Tak berselang lama setelah pernyataan dukungannya, Senat Universitas UP mengadakan rapat luar biasa. Hasilnya, mayoritas anggota senat memutuskan untuk mencopot sang rektor dari jabatannya. Secara resmi, alasan yang disebutkan adalah “ketidakmampuan menjaga stabilitas internal universitas”, namun banyak pihak menilai bahwa pencopotan ini tidak lepas dari keberpihakan rektor kepada korban pelecehan.

Pihak universitas belum memberikan penjelasan rinci terkait proses ini, namun sumber internal menyebutkan bahwa tekanan dari sejumlah pemangku kepentingan berperan besar dalam keputusan tersebut.

Dukungan dari Masyarakat dan Aktivis

Kabar pencopotan rektor UP memicu gelombang solidaritas dari berbagai pihak. Aktivis hak asasi manusia, organisasi mahasiswa, hingga tokoh pendidikan ramai-ramai mengecam tindakan tersebut. Mereka menilai bahwa keberanian seorang pemimpin kampus untuk berpihak kepada korban justru seharusnya diapresiasi, bukan dihukum.

“Ini menunjukkan bahwa budaya membungkam korban masih kuat di dunia pendidikan kita,” ujar Dina Rachmawati, aktivis perempuan dari LSM Perlindungan Perempuan Nusantara. “Kami mendesak Universitas UP untuk meninjau kembali keputusannya dan memberikan perlindungan maksimal kepada korban.”

Di media sosial, tagar #DukungRektorUP dan #KeadilanUntukKorban sempat menjadi trending, memperlihatkan betapa besarnya perhatian publik terhadap kasus ini.

Tantangan Penanganan Pelecehan Seksual di Kampus

Kasus di Universitas UP menjadi cerminan betapa kompleksnya penanganan pelecehan seksual di institusi pendidikan. Banyak kampus di Indonesia masih menghadapi kendala struktural, seperti ketakutan terhadap dampak reputasi dan tekanan dari pihak internal maupun eksternal.

Menurut laporan Komnas Perempuan, pelecehan seksual di kampus sering kali tidak tertangani dengan baik karena adanya budaya tutup mulut dan minimnya mekanisme pelaporan yang aman. Banyak korban memilih diam karena khawatir akan stigma atau pembalasan.

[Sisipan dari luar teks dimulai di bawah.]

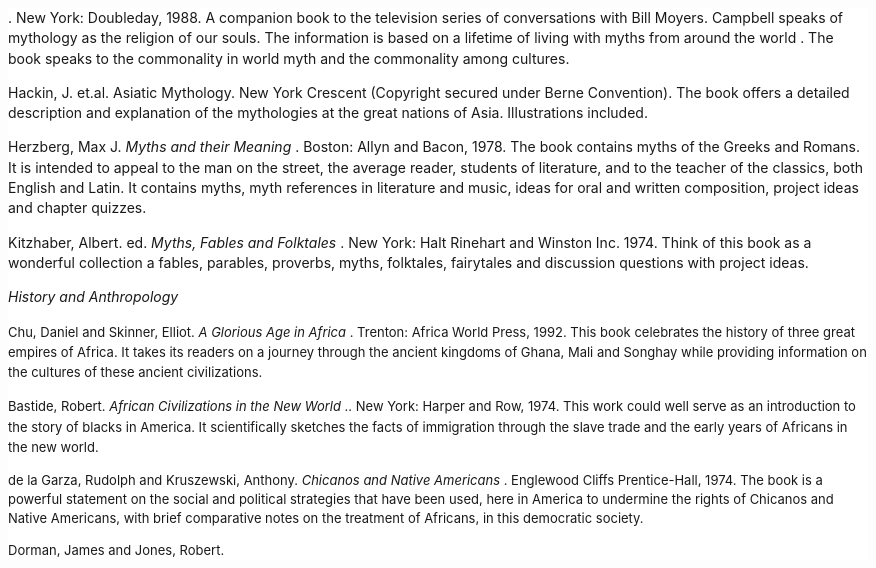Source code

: . New York: Doubleday, 1988. A companion book to the television series of conversations with Bill Moyers. Campbell speaks of mythology as the religion of our souls. The information is based on a lifetime of living with myths from around the world . The book speaks to the commonality in world myth and the commonality among cultures.
</p>
<p>
Hackin, J. et.al. Asiatic Mythology. New York Crescent (Copyright secured under Berne Convention). The book offers a detailed description and explanation of the mythologies at the great nations of Asia. Illustrations included.
</p>
<p>
Herzberg, Max J.
<i>
Myths and their Meaning
</i>
. Boston: Allyn and Bacon, 1978. The book contains myths of the Greeks and Romans. It is intended to appeal to the man on the street, the average reader, students of literature, and to the teacher of the classics, both English and Latin. It contains myths, myth references in literature and music, ideas for oral and written composition, project ideas and chapter quizzes.
</p>
<p>
Kitzhaber, Albert. ed.
<i>
Myths, Fables and Folktales
</i>
. New York: Halt Rinehart and Winston Inc. 1974. Think of this book as a wonderful collection a fables, parables, proverbs, myths, folktales, fairytales and discussion questions with project ideas.
</p>
</font>
</p>
<p>
<i>
History and Anthropology
</i>
</p>
<p>
<font size="-1">
Chu, Daniel and Skinner, Elliot.
<i>
A Glorious Age in Africa
</i>
. Trenton: Africa World Press, 1992. This book celebrates the history of three great empires of Africa. It takes its readers on a journey through the ancient kingdoms of Ghana, Mali and Songhay while providing information on the cultures of these ancient civilizations.
<p>
Bastide, Robert.
<i>
African Civilizations in the New World
</i>
.. New York: Harper and Row, 1974. This work could well serve as an introduction to the story of blacks in America. It scientifically sketches the facts of immigration through the slave trade and the early years of Africans in the new world.
</p>
<p>
de la Garza, Rudolph and Kruszewski, Anthony.
<i>
Chicanos and Native Americans
</i>
. Englewood Cliffs Prentice-Hall, 1974. The book is a powerful statement on the social and political strategies that have been used, here in America to undermine the rights of Chicanos and Native Americans, with brief comparative notes on the treatment of Africans, in this democratic society.
</p>
<p>
Dorman, James and Jones, Robert.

Upaya Perbaikan dan Harapan ke Depan

Pencopotan rektor UP seharusnya menjadi momentum evaluasi besar-besaran bagi dunia pendidikan tinggi Indonesia. Universitas harus berani menempatkan perlindungan korban sebagai prioritas utama, bukan justru menghukum mereka yang berusaha membela keadilan.

Pakar pendidikan, Dr. Arif Subagyo, menekankan pentingnya membangun sistem yang melindungi hak korban dan memberikan sanksi tegas kepada pelaku. “Kampus harus menjadi ruang aman bagi semua civitas akademika. Hanya dengan komitmen kuat terhadap keadilan, dunia pendidikan kita bisa maju,” ujarnya.

Saat ini, beberapa organisasi mahasiswa berencana mengajukan petisi untuk menuntut transparansi dalam proses pencopotan rektor dan perlindungan maksimal bagi semua korban pelecehan di Universitas UP.

Kesimpulan

Kasus pencopotan rektor Universitas UP karena membela korban pelecehan seksual membuka mata banyak pihak tentang masih beratnya perjuangan melawan ketidakadilan di institusi pendidikan. Diperlukan perubahan sistemik agar keberanian berpihak kepada kebenaran tidak lagi dihukum, melainkan dihargai sebagai langkah progresif menuju kampus yang lebih aman dan berkeadilan.